La vénération du passé
Publication : mars 1987
Mise en ligne : 21 juillet 2009
Les capacités de production dues aux développements technologiques de ces dernières années sont telles que, même depuis le début de la crise, les progrès matériels ont été considérables. Voici ce qu’écrivent à ce sujet Y. Bresson et P. Guilhaume, dans " Le Participat ", ouvrage que nous avons analysé dans ces colonnes (n°853) :
Le ralentissement de la croissance depuis 1973 est probablement en France la cause principale du pessimisme notamment parce qu’il a réduit chaque année la part supplémentaire des ressources à partager, et parce qu’il s’est accompagné d’une progression régulière et plus forte du chômage.
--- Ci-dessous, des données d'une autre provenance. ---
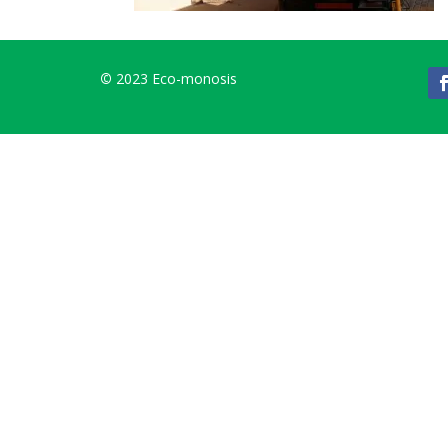
©
2023 Eco-monosis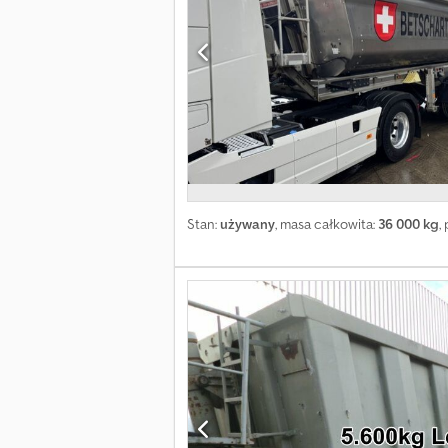
pneumatyczny Szyberdach Retarder hydrau
Pojemność skokowa: 12 777 cm³ Poziom hał
Stan:
używany
, masa całkowita:
36 000 kg
,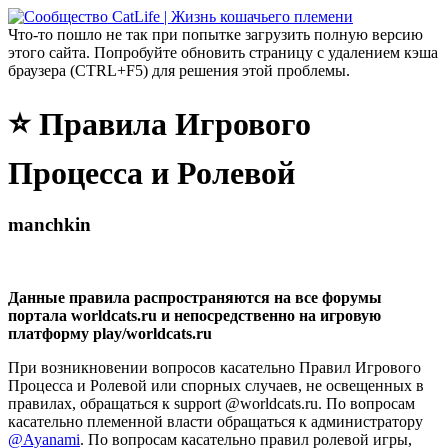
Что-то пошло не так при попытке загрузить полную версию
этого сайта. Попробуйте обновить страницу с удалением кэша
браузера (CTRL+F5) для решения этой проблемы.
⭐ Правила Игрового
Процесса и Ролевой
manchkin
Данные правила распространяются на все форумы
портала worldcats.ru и непосредственно на игровую
платформу play/worldcats.ru
При возникновении вопросов касательно Правил Игрового
Процесса и Ролевой или спорных случаев, не освещенных в
правилах, обращаться к support @worldcats.ru. По вопросам
касательно племенной власти обращаться к администратору
@Ayanami
. По вопросам касательно правил ролевой игры,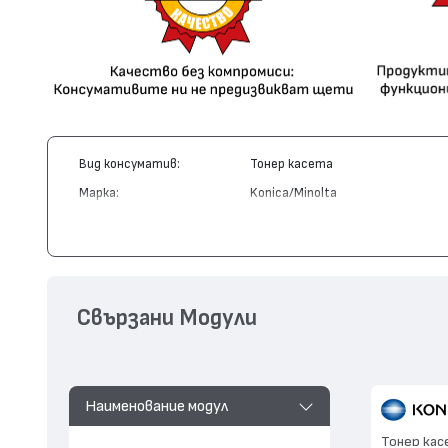
Вид консуматив:
Тонер касета
Марка:
Konica/Minolta
Модел:
1710188-003
Цвят:
Циан
Капацитет:
6000
Съвместими устройства:
MagiColor 2
Свързани Модули
Наименование модул
Тонер кас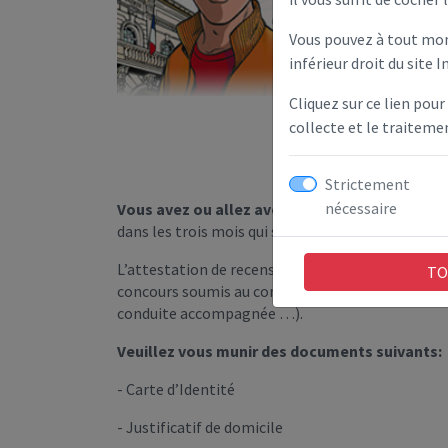
Vous pouvez à tout mom
inférieur droit du site I
Cliquez sur ce lien pour
collecte et le traitem
Strictement
nécessaire
Vous avez ou allez avoir 16 ans.
Vous devez vous
dans les trois mois qui suit votre seizième annive
L’attestation de recensement vous sera réclamée
TO
concours soumis au contrôle de l’autorité publi
conduite accompagnée …).
Veuillez vous munir des documents suivants:
- Carte d’Identité
- Justificatif de domicile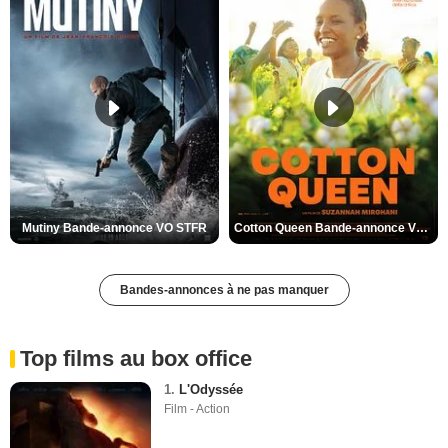
St Pierre et Miquelon
Tarn
Tarn-et-Garonne
Territoire de Belfort
Val-d'Oise
Val-de-Marne
Var
Vaucluse
Vendée
Mutiny Bande-annonce VO STFR
Cotton Queen Bande-annonce VO STFR
Vienne
Vosges
Bandes-annonces à ne pas manquer
Yonne
Yvelines
Top films au box office
1.
L'Odyssée
Film - Action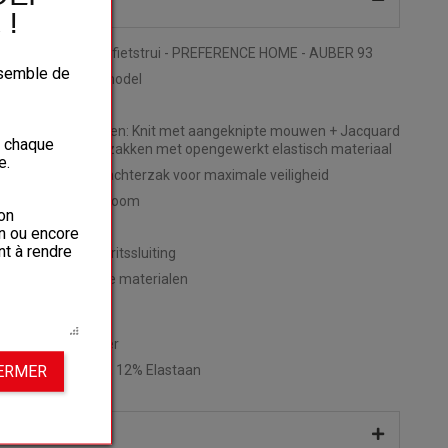
ijving
!
L uniseks replica fietstrui - PREFERENCE HOME - AUBER 93
ensemble de
isex regular fit model
 serie
ie van 3 materialen: Knit met aangeknipte mouwen + Jacquard
à chaque
yester + 3 achterzakken met opengewerkt elastisch materiaal
e.
eïntegreerd in de achterzak voor maximale veiligheid
he zij/achterkant zoom
on
raag
on ou encore
nt à rendre
re zelfsluitende ritssluiting
ek®
gecertificeerde materialen
LLING :
l 1: 100% Polyester
FERMER
l 2: 88% Polyester, 12% Elastaan
m & maten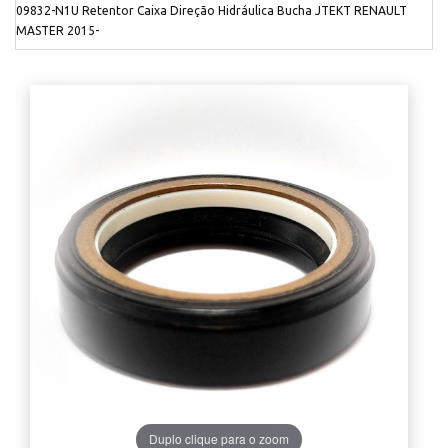
09832-N1U Retentor Caixa Direção Hidráulica Bucha JTEKT RENAULT
MASTER 2015-
Duplo clique para o zoom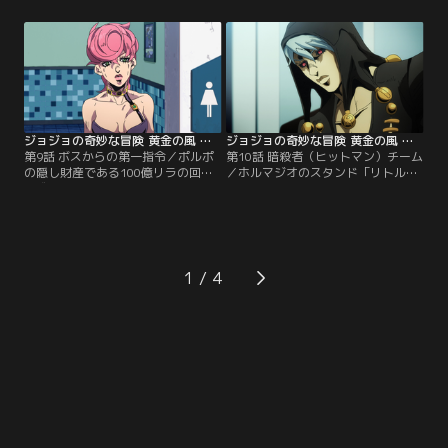
ラティ。しかしズッケェロは戦いに
ンド「セックス・ピストルズ」の能
敗れる前に、ブチャラティたちがカ
力で撃った弾丸を操作し攻撃する
プリ島へ向かっていることを仲間の
が、サーレーのスタンド「クラフ
男に無線で連絡していた。その男が
ト・ワーク」の前に苦戦を強いられ
すでにカプリ島で待ち伏せしている
る。なんとか反撃を試みるミスタだ
ことを知ったジョルノとミスタ
ったが、彼の手元には弾丸が「4
は…。
発」しか残っておらず…。
ジョジョの奇妙な冒険 黄金の風 第09話
ジョジョの奇妙な冒険 黄金の風 第10話
第9話 ボスからの第一指令／ポルポ
第10話 暗殺者（ヒットマン）チーム
の隠し財産である100億リラの回収
／ホルマジオのスタンド「リトル・
に成功したブチャラティたち。そん
フィート」の攻撃を受けたナランチ
な彼らの前に、組織の幹部ペリーコ
ャの身体は、少しずつ小さくなって
ロが現れる。ブチャラティから100
いた。しかしナランチャはスタンド
億リラを受け取ったペリーコロは、
「エアロスミス」のレーダーを駆使
ブチャラティを幹部に昇進させ、さ
し反撃。エアロスミスの激しい攻撃
っそくボスからの命令を伝える。そ
に追い詰められる中、ホルマジオは
1
の内容は、ボスの娘トリッシュ・ウ
「暗殺者チーム」がボスから受けた
ナを組織の裏切り者たちから護衛す
屈辱の記憶を思い出していた…。
ることだった。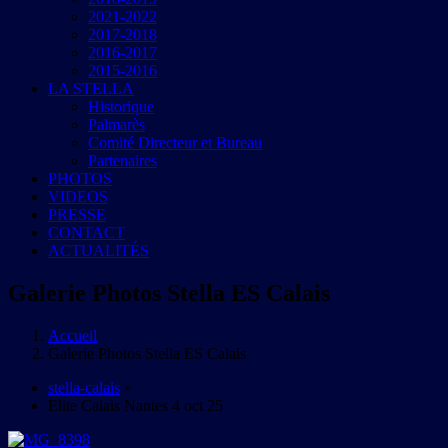
2021-2022
2017-2018
2016-2017
2015-2016
LA STELLA
Historique
Palmarès
Comité Directeur et Bureau
Partenaires
PHOTOS
VIDEOS
PRESSE
CONTACT
ACTUALITÉS
Galerie Photos Stella ES Calais
Accueil
Galerie Photos Stella ES Calais
stella-calais
»
Elite Calais Nantes 4 oct 25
Chacun, étrangement, paraît s’être convaincu que la vie était meilleure avant la crise et s’entretient dans la nostalgie des "trente glorieuses" achevées au début des années 70.
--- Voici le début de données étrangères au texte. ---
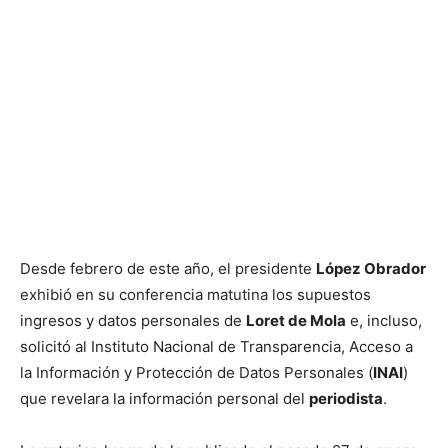
Desde febrero de este año, el presidente
López Obrador
exhibió en su conferencia matutina los supuestos
ingresos y datos personales de
Loret de Mola
e, incluso,
solicitó al Instituto Nacional de Transparencia, Acceso a
la Información y Protección de Datos Personales (
INAI
)
que revelara la información personal del
periodista
.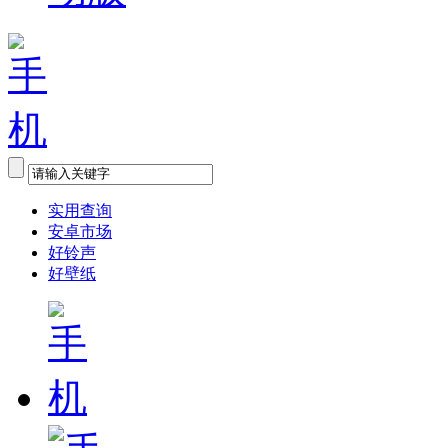
实用查询
安卓市场
好铃声
好壁纸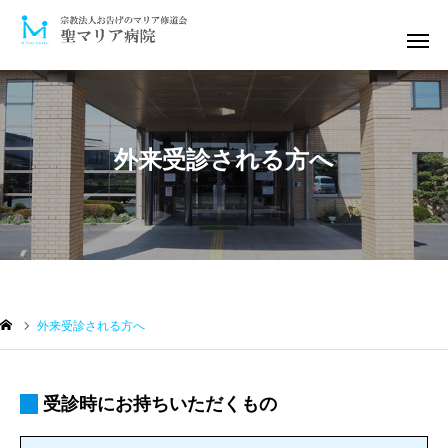
電話予約
診療案内
発熱外来
ｵﾝﾗｲﾝ面会
外来受診される方へ
介護保険
当院について
お知らせ
外来受診される方へ
医師紹介
訪問診療
受診時にお持ちいただくもの
外来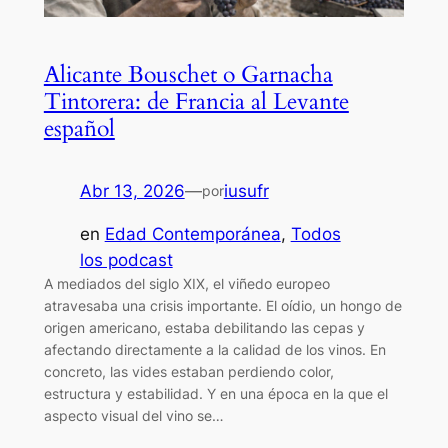
Alicante Bouschet o Garnacha
Tintorera: de Francia al Levante
español
Abr 13, 2026
—
iusufr
por
en
Edad Contemporánea
, 
Todos
los podcast
A mediados del siglo XIX, el viñedo europeo
atravesaba una crisis importante. El oídio, un hongo de
origen americano, estaba debilitando las cepas y
afectando directamente a la calidad de los vinos. En
concreto, las vides estaban perdiendo color,
estructura y estabilidad. Y en una época en la que el
aspecto visual del vino se…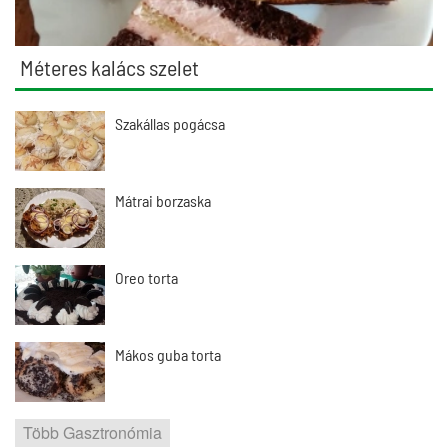
Méteres kalács szelet
Szakállas pogácsa
Mátrai borzaska
Oreo torta
Mákos guba torta
Több Gasztronómia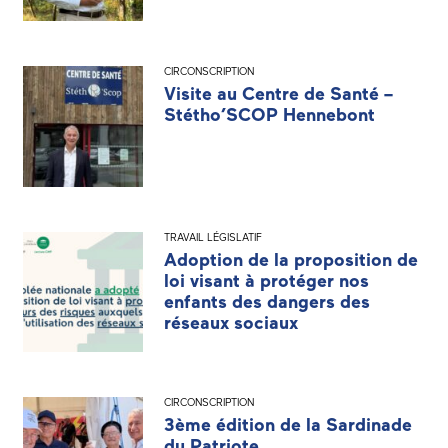
CIRCONSCRIPTION
Visite au Centre de Santé –
Stétho’SCOP Hennebont
TRAVAIL LÉGISLATIF
Adoption de la proposition de
loi visant à protéger nos
enfants des dangers des
réseaux sociaux
CIRCONSCRIPTION
3ème édition de la Sardinade
du Patriote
La réalité est toute différente
; objectivement la France de 1985 vit beaucoup mieux dans son ensemble
que celle de 1973 et il est sûr qu’un retour au prétendu
âge d’or de l’avant-crise serait insupportable pour tous les Français
qui _ comme le souligne un rapport du plan _ seraient privés
de 30 % du parc automobile, posséderaient quatre fois moins de
téléphones, dépenseraient 50 % de moins pour leur
santé, 40
de moins pour leurs loisirs... De même il est inconstestable que
la ponction croissante opérée par l’Etat et la Sécurité
Sociale n’a pas empêché la croissance du pouvoir d’achat
réel des ménages.
La conviction sincère - et totalement injustifiée - qu’ils vivaient mieux avant maintient les Français dans un pessimisme démobilisateur comme l’idée qu’il convient de rétablir les mécanismes de la croissance d’autrefois empêche de considérer que ce sont les règles et les modes de fonctionnement de l’économie et de la société qui sont en cause. Les réponses d’hier peuvent faire encore la presque unanimité des clercs (souvenons-nous de l’unanimité des années 30 !) ; elles n’en sont pas moins inadaptées.